Daily Post understands that the two ministers of land that were reportedly involved in these land registration and transfer were Steven Kalsakau and James Bule.

The second claimant based his claim on the Efate Island Court declaration of him as custom owner of Llama custom land, which is covered by the 032 lease.

This decision was appealed to the Supreme Court and is pending a final determination.

The second claimant says the second defendant as a chief of Mele village knew that an appeal was still pending in the Supreme Court.

In defence, the first defendant said it acted in good faith based on the information supplied to it, stating the minister acted on behalf of custom owners in issuing both leases but admitted that the application for the two leases did not go through the department of lands but Mr Poilapa went directly to the Minister of Lands; and it was admitted that the minister of lands did not consult disputing custom owners as well as there was not checklist for the two leases. The first defendant also admitted the two leases did not go through the lease execution officer at the Lands Department.

The second defendant said both leases are within Mele land boundary and that the claimants had no standing to make the claim.

The third defendants’ defence to both claims was that they are bona fide purchasers of the 032 lease for valuable consideration.
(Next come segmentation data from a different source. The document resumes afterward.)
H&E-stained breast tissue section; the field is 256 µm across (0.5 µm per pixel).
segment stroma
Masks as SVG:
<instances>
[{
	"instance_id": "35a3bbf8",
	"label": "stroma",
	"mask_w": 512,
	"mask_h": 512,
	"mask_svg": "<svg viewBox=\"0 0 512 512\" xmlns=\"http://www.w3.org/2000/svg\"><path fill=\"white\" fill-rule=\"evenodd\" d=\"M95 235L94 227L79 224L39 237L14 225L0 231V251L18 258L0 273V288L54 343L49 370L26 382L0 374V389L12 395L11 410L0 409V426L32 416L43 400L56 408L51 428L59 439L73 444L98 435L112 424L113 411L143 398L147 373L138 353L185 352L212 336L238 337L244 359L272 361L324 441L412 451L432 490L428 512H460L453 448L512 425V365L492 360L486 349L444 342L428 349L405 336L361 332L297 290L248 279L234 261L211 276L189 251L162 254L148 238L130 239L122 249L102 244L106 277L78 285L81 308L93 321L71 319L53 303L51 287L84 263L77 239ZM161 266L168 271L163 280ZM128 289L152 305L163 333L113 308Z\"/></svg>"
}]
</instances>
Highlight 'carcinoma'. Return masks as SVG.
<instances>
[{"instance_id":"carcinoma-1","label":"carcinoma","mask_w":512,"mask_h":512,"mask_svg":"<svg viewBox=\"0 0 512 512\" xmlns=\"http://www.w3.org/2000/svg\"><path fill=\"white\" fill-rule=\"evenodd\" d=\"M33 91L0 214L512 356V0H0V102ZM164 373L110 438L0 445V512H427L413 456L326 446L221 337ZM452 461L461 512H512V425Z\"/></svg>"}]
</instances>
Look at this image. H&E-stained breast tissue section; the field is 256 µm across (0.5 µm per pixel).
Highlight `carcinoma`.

They lodged a counterclaim seeking permanent restraining order against the claimants from interfering with their enjoyment and use of lease 032.

The court relied on submissions based on Vanuatu’s land laws and precedents set in Naflak Teufi Ltd v Kalsakau and Joe Roqara & Ors vs Noel Takau & Ors.
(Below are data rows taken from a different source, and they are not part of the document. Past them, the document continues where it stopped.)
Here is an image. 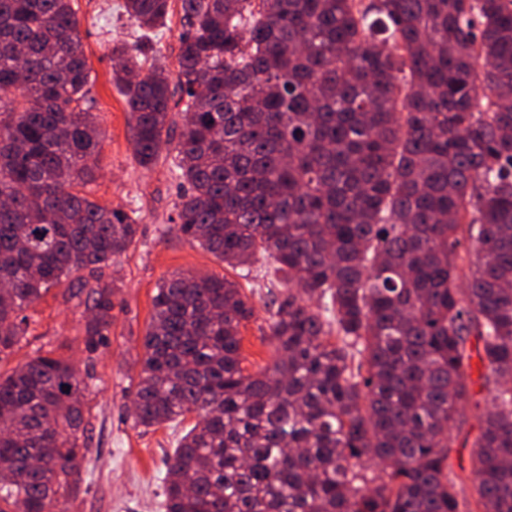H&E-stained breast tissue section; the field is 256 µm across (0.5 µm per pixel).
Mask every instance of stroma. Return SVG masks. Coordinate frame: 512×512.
<instances>
[{
    "mask_svg": "<svg viewBox=\"0 0 512 512\" xmlns=\"http://www.w3.org/2000/svg\"><path fill=\"white\" fill-rule=\"evenodd\" d=\"M122 4L123 0H72L91 68L93 113L102 132L94 177L84 190L100 203L132 208L140 215L136 243L109 270L123 285L112 311L109 341L97 353L87 354L79 337L87 312L62 285L50 288L29 308L26 341L0 359L3 373L47 353L69 360L78 370H92L100 381L99 391L87 398L88 450L80 463L79 486L60 498L56 512H164L165 462L185 427L137 425L132 409L142 339L161 280L186 273L239 280L256 309L241 329L242 365L253 373L272 367L276 359L265 308L276 287L273 273L257 268L240 278L198 245L168 232L181 191L174 177L175 152L165 146L149 169L134 158V121L112 84V62L105 49L107 40L136 38Z\"/></svg>",
    "mask_w": 512,
    "mask_h": 512,
    "instance_id": "35a3bbf8",
    "label": "stroma"
}]
</instances>
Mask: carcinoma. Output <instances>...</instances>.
Here are the masks:
<instances>
[{
  "label": "carcinoma",
  "instance_id": "obj_1",
  "mask_svg": "<svg viewBox=\"0 0 512 512\" xmlns=\"http://www.w3.org/2000/svg\"><path fill=\"white\" fill-rule=\"evenodd\" d=\"M71 2L0 0V356L64 283L95 352L138 233L79 189L99 133ZM178 2L176 70L148 36L170 0H125L139 39L108 49L135 159L182 113L164 232L280 289L276 360L246 374L237 282L156 288L136 422L198 418L165 512H461L453 429L486 398L475 512H512V0ZM98 388L48 355L0 374V512L77 487Z\"/></svg>",
  "mask_w": 512,
  "mask_h": 512
}]
</instances>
On the issue of mistake the court found that the minister conceded that the proper administrative procedures and processes of the Department of Lands were not followed in obtaining registration for both leases.

The minister also never consulted custom owners, in this case declared custom owner of Llama land was never consulted by the Minister before the 032 lease was issued.
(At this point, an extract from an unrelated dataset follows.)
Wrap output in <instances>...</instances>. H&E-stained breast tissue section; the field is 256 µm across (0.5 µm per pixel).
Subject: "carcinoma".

On the issue of premium, the 032 lease of 485 hectares was paid a premium of Vt500,000 and the 001 lease of 1,805 hectares was paid a premium of Vt2 million.

But Jimmy Sano from the Valuer General’s Office said a realistic assessment of premium for the 001 lease would be Vt171 million and the 032 lease would be Vt80.2 million, an assessment that was accepted by the court as proper.

The court said the evidence from the Valuer General’s Office shows there was serious undervalue of the two leases and the leases were not granted in the interest of custom owners.

On the issue of fraud, the court stated that in the view of the Valuer General’s Office evidence, the Government was defrauded of the proper fees that would have been paid on the correct premium including stamp duties.

Similarly the court said custom owners were defrauded in that monies paid into the Customer Owners Trust Account held by government until ownership is resolved, is not based on proper assessment of premium.

The court said in regards to the transfer of the 032 lease, the Government was also defrauded of registration fees and stamp duty.

The court found that while the consideration stated on the transfer document was Vt2 million, the actual premium paid was around Vt20 million.

“The third defendants perpetrated or contributed to the fraud regarding the transfer of the 032 lease by paying for all the fees for the registration of the said lease...and paid Vt19,305,369 to the credit of Kalorib Poilapa at the Bred Bank,” the judge stated in the reserved judgment.

Mr Poilapa confirmed to the court under cross examination that he did receive the funds and instructed Franco Zuchetto to do withdrawals on his behalf until the funds were exhausted.

The court said the third defendants were therefore not bona fide purchasers for the value as they contributed to the fraud and had knowledge that the land covered by the 032 lease was in dispute, because they were informed at different times about the dispute.

The court was then satisfied that the two leases were obtained by fraud and/or mistake.

It dismissed the third defendant’s counter claim and ordered rectification in the form of cancellation of both leases.